Sebastián Estevanez y la decisión que cambió su rutina diaria

Lejos del ruido del prime time, el actor habló de su presente, su familia y un cambio de vida que eligió sin estridencias, pero con convicción.

Durante años, Sebastián Estevanez fue una presencia fija en la televisión argentina. Galán de ficciones intensas, protagonista de historias que marcaban el ritmo del horario central. Hoy, su escena cotidiana es otra. Más silenciosa, más doméstica, pero igual de activa. Y, sobre todo, atravesada por una decisión personal que ordenó su vida desde otro lugar.

En una charla distendida con Héctor Maugeri para +CARAS, el actor contó que gran parte de sus días transcurren en su casa, enfocado en proyectos inmobiliarios y en la remodelación de propiedades. “Me gusta reciclar casas”, explicó, casi con entusiasmo, mientras describía un mundo nuevo que lo atrapó más de lo que imaginaba: materiales, proveedores, decisiones de obra, tiempos reales.

En ese contexto surgió una comparación inevitable con el personaje de Guillermo Francella en El Encargado. Estevanez se permitió la broma, pero marcó una diferencia clara: habló de honestidad y transparencia como valores que hoy siente propios. No como pose, sino como una forma de pararse frente a la vida. “Me parece que es mi función”, dijo, casi en tono reflexivo.

Priorizar sin anestesia

El corrimiento de la actuación no fue casual ni liviano. Estevanez explicó que necesitaba estar más presente en la vida cotidiana de sus hijos. Nombró escenas simples, pero decisivas: actos escolares, cumpleaños, llevarlos y buscarlos, verlos jugar, acompañar a Francesca en el baile, compartir tiempo real con Valentino y Faustino. Todo eso que el ritmo de las grabaciones muchas veces le quitaba.
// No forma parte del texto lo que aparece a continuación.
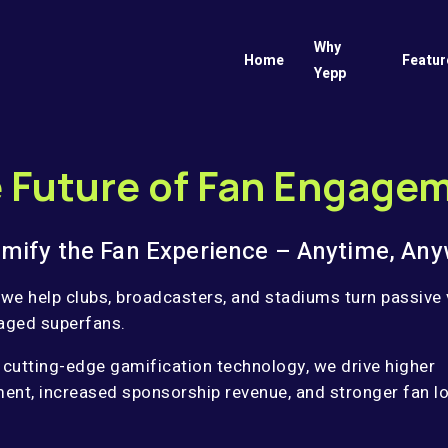
Why
Home
Featur
Yepp
 Future of Fan Engage
mify the Fan Experience – Anytime, Any
 we help clubs, broadcasters, and stadiums turn passive
aged superfans.
 cutting-edge gamification technology, we drive higher
nt, increased sponsorship revenue, and stronger fan lo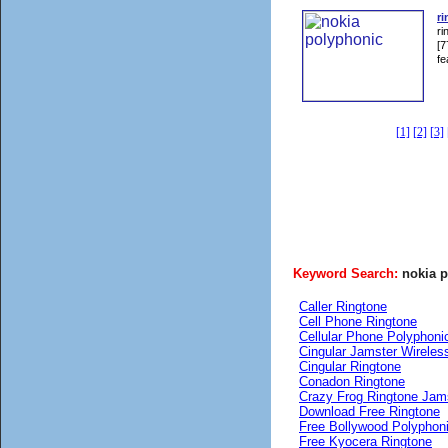
ri
ri
[7
fe
[1]
[2]
[3]
Keyword Search:
nokia 
Caller Ringtone
Cell Phone Ringtone
Cellular Phone Polyphoni
Cingular Jamster Wireles
Cingular Ringtone
Conadon Ringtone
Crazy Frog Ringtone Jam
Download Free Ringtone
Free Bollywood Polyphon
Free Kyocera Ringtone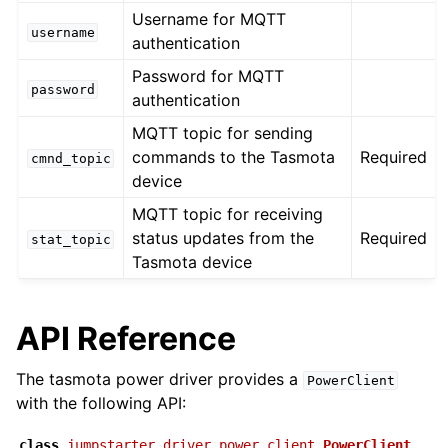
Username for MQTT
username
authentication
Password for MQTT
password
authentication
MQTT topic for sending
commands to the Tasmota
Required
cmnd_topic
device
MQTT topic for receiving
status updates from the
Required
stat_topic
Tasmota device
API Reference
The tasmota power driver provides a
PowerClient
with the following API:
class
jumpstarter_driver_power.client.
PowerClient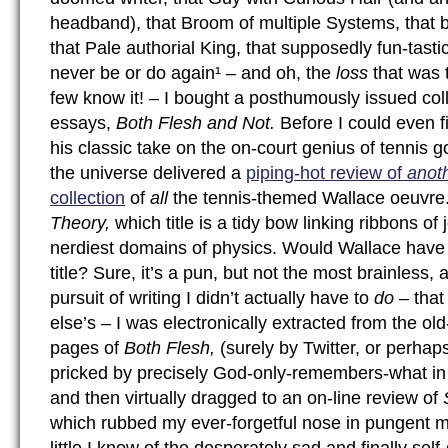
headband), that Broom of multiple Systems, that bra
that Pale authorial King, that supposedly fun-tastic 
never be or do again¹ – and oh, the
loss
that was 
few know it! – I bought a posthumously issued coll
essays,
Both Flesh and Not.
Before I could even fi
his classic take on the on-court genius of tennis 
the universe delivered a
piping-hot review of
anot
collection
of
all
the tennis-themed Wallace oeuvre. 
Theory,
which title is a tidy bow linking ribbons of
nerdiest domains of physics. Would Wallace have
title? Sure, it’s a pun, but not the most brainless, a
pursuit of writing I didn’t actually have to
do
– tha
else’s – I was electronically extracted from the ol
pages of
Both Flesh,
(surely by Twitter, or perhap
pricked by precisely God-only-remembers-what in 
and then virtually dragged to an on-line review of
which rubbed my ever-forgetful nose in pungent 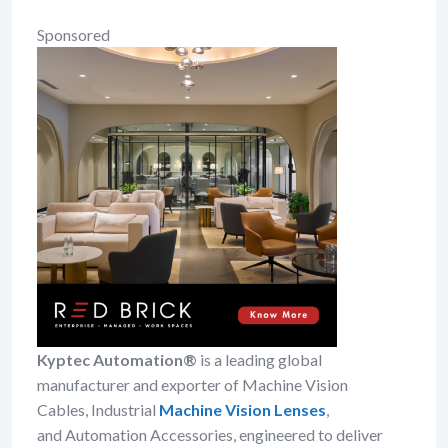
Sponsored
Kyptec Automation®
is a leading global
manufacturer and exporter of Machine Vision
Cables, Industrial
Machine Vision Lenses
,
and Automation Accessories, engineered to deliver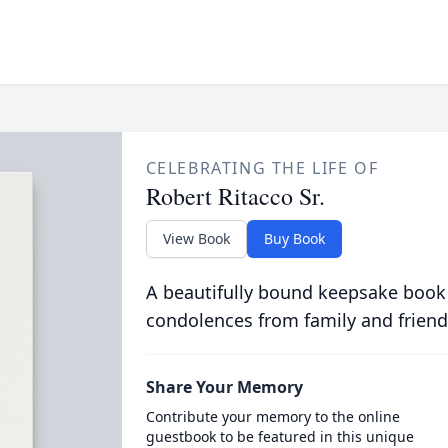
CELEBRATING THE LIFE OF
Robert Ritacco Sr.
View Book
Buy Book
A beautifully bound keepsake book
condolences from family and friend
Share Your Memory
Contribute your memory to the online
guestbook to be featured in this unique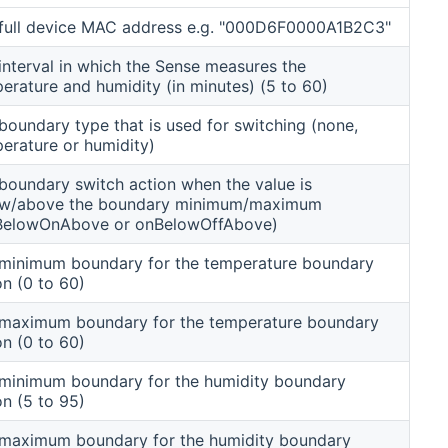
full device MAC address e.g. "000D6F0000A1B2C3"
interval in which the Sense measures the
erature and humidity (in minutes) (5 to 60)
boundary type that is used for switching (none,
erature or humidity)
boundary switch action when the value is
ow/above the boundary minimum/maximum
BelowOnAbove or onBelowOffAbove)
minimum boundary for the temperature boundary
on (0 to 60)
maximum boundary for the temperature boundary
on (0 to 60)
minimum boundary for the humidity boundary
on (5 to 95)
maximum boundary for the humidity boundary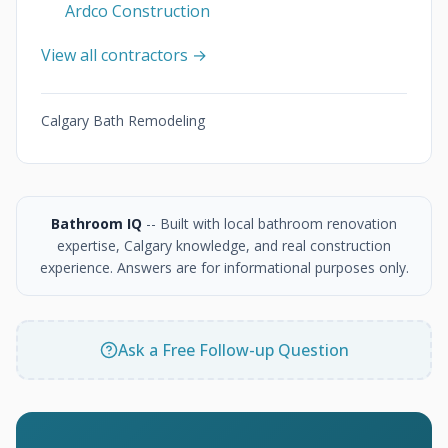
Ardco Construction
View all contractors →
Calgary Bath Remodeling
Bathroom IQ
-- Built with local bathroom renovation
expertise, Calgary knowledge, and real construction
experience. Answers are for informational purposes only.
Ask a Free Follow-up Question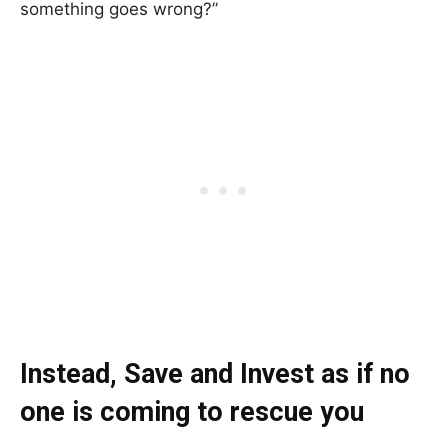
something goes wrong?”
Instead, Save and Invest as if no
one is coming to rescue you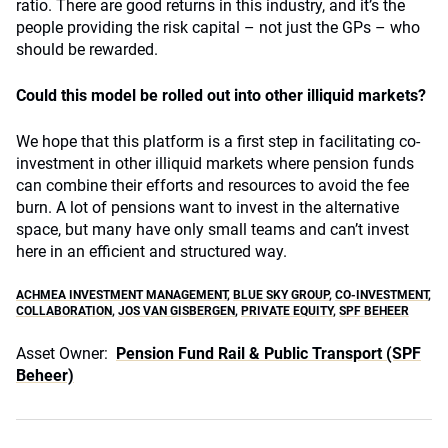
ratio. There are good returns in this industry, and it’s the
people providing the risk capital – not just the GPs – who
should be rewarded.
Could this model be rolled out into other illiquid markets?
We hope that this platform is a first step in facilitating co-
investment in other illiquid markets where pension funds
can combine their efforts and resources to avoid the fee
burn. A lot of pensions want to invest in the alternative
space, but many have only small teams and can’t invest
here in an efficient and structured way.
ACHMEA INVESTMENT MANAGEMENT
,
BLUE SKY GROUP
,
CO-INVESTMENT
,
COLLABORATION
,
JOS VAN GISBERGEN
,
PRIVATE EQUITY
,
SPF BEHEER
Asset Owner:
Pension Fund Rail & Public Transport (SPF
Beheer)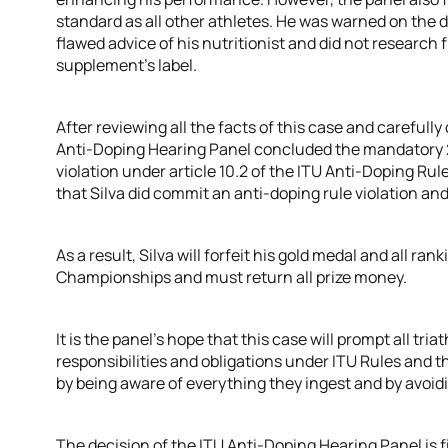
standard as all other athletes. He was warned on the 
flawed advice of his nutritionist and did not research
supplement’s label.
After reviewing all the facts of this case and carefully 
Anti-Doping Hearing Panel concluded the mandatory 2-
violation under article 10.2 of the ITU Anti-Doping R
that Silva did commit an anti-doping rule violation an
As a result, Silva will forfeit his gold medal and all r
Championships and must return all prize money.
It is the panel’s hope that this case will prompt all tri
responsibilities and obligations under ITU Rules and 
by being aware of everything they ingest and by avoid
The decision of the ITU Anti-Doping Hearing Panel is f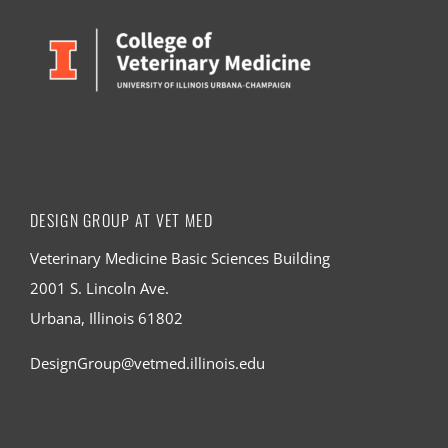
DESIGN GROUP AT VET MED
Veterinary Medicine Basic Sciences Building
2001 S. Lincoln Ave.
Urbana, Illinois 61802
DesignGroup@vetmed.illinois.edu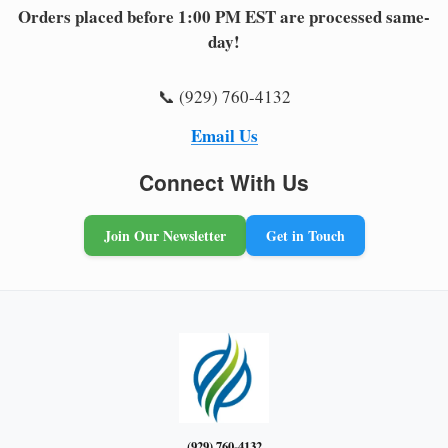
Orders placed before 1:00 PM EST are processed same-
day!
📞 (929) 760-4132
Email Us
Connect With Us
Join Our Newsletter
Get in Touch
(929) 760-4132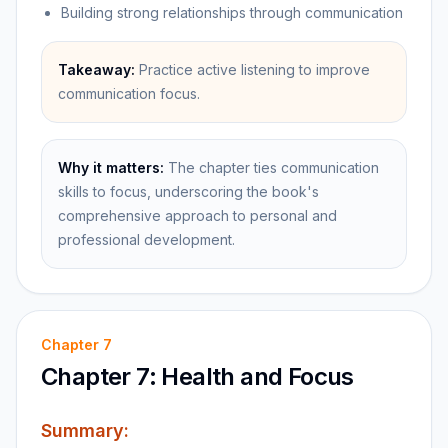
Building strong relationships through communication
Takeaway:
Practice active listening to improve
communication focus.
Why it matters:
The chapter ties communication
skills to focus, underscoring the book's
comprehensive approach to personal and
professional development.
Chapter
7
Chapter 7: Health and Focus
Summary: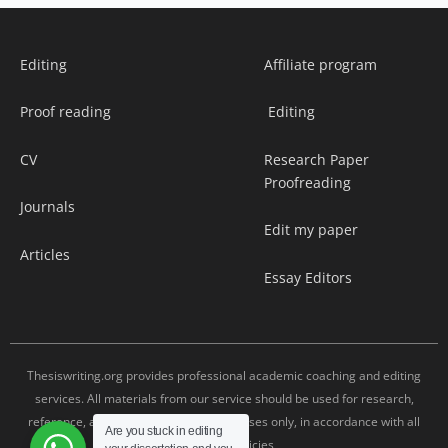
Editing
Affiliate program
Proof reading
Editing
CV
Research Paper
Proofreading
Journals
Edit my paper
Articles
Essay Editors
Thesiswriting.org provides professional academic coaching and editing
services. All materials from our service should be used for research,
reference, and editing assistance purposes only, in accordance with all
Are you stuck in editing
university policies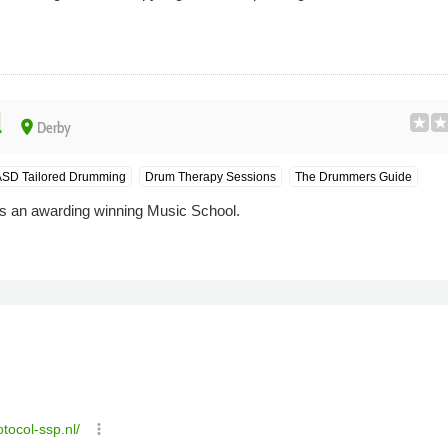
l
place
Derby
SD Tailored Drumming
Drum Therapy Sessions
The Drummers Guide
 an awarding winning Music School.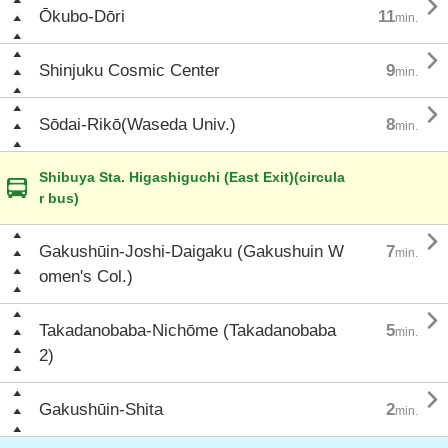

Ōkubo-Dōri
11
min.

Shinjuku Cosmic Center
9
min.

Sōdai-Rikō(Waseda Univ.)
8
min.
Shibuya Sta. Higashiguchi (East Exit)(circula
r bus)

Gakushūin-Joshi-Daigaku (Gakushuin W
7
min.
omen's Col.)

Takadanobaba-Nichōme (Takadanobaba
5
min.
2)

Gakushūin-Shita
2
min.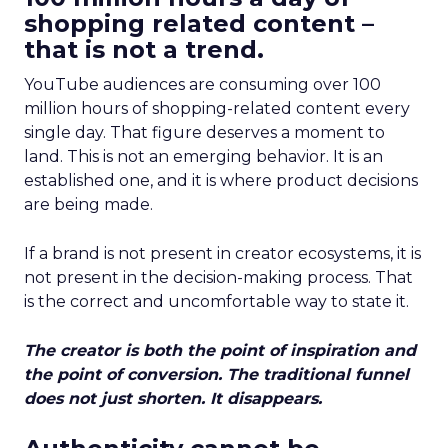
shopping related content –
that is not a trend.
YouTube audiences are consuming over 100
million hours of shopping-related content every
single day. That figure deserves a moment to
land. This is not an emerging behavior. It is an
established one, and it is where product decisions
are being made.
If a brand is not present in creator ecosystems, it is
not present in the decision-making process. That
is the correct and uncomfortable way to state it.
The creator is both the point of inspiration and
the point of conversion. The traditional funnel
does not just shorten. It disappears.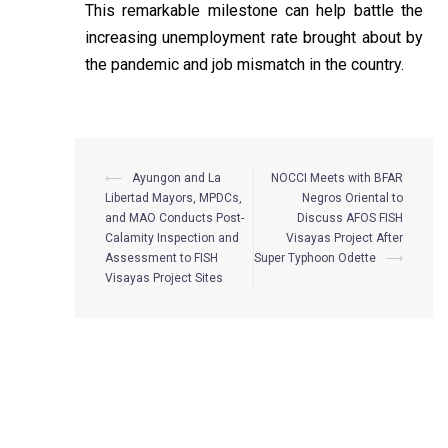
This remarkable milestone can help battle the
increasing unemployment rate brought about by
the pandemic and job mismatch in the country.
⟵
Ayungon and La
NOCCI Meets with BFAR
Libertad Mayors, MPDCs,
Negros Oriental to
and MAO Conducts Post-
Discuss AFOS FISH
Calamity Inspection and
Visayas Project After
Assessment to FISH
Super Typhoon Odette
⟶
Visayas Project Sites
“Dejé lo que me gustaba, y eso duele”, admitió, sin dramatizar. Pero enseguida dejó en claro que la elección valió la pena. Maugeri, que conoce su historia personal, destacó el sostén familiar que construyó, y el actor lo asumió con gratitud.

Aunque hoy su presente esté lejos de los sets, la actuación no desapareció del todo. Dijo que la extraña, que incluso la sueña. Para ordenar ese proceso, contó que hace terapia. No desde el conflicto, sino como una herramienta para acomodar etapas. Y dejó una puerta entreabierta: quizás, más adelante, una obra de teatro.

Por ahora, entre planos, ladrillos y rutinas familiares, Sebastián Estevanez eligió medir el éxito de otra manera. No en rating, sino en presencia. Y en esa decisión, encontró un equilibrio que siente propio.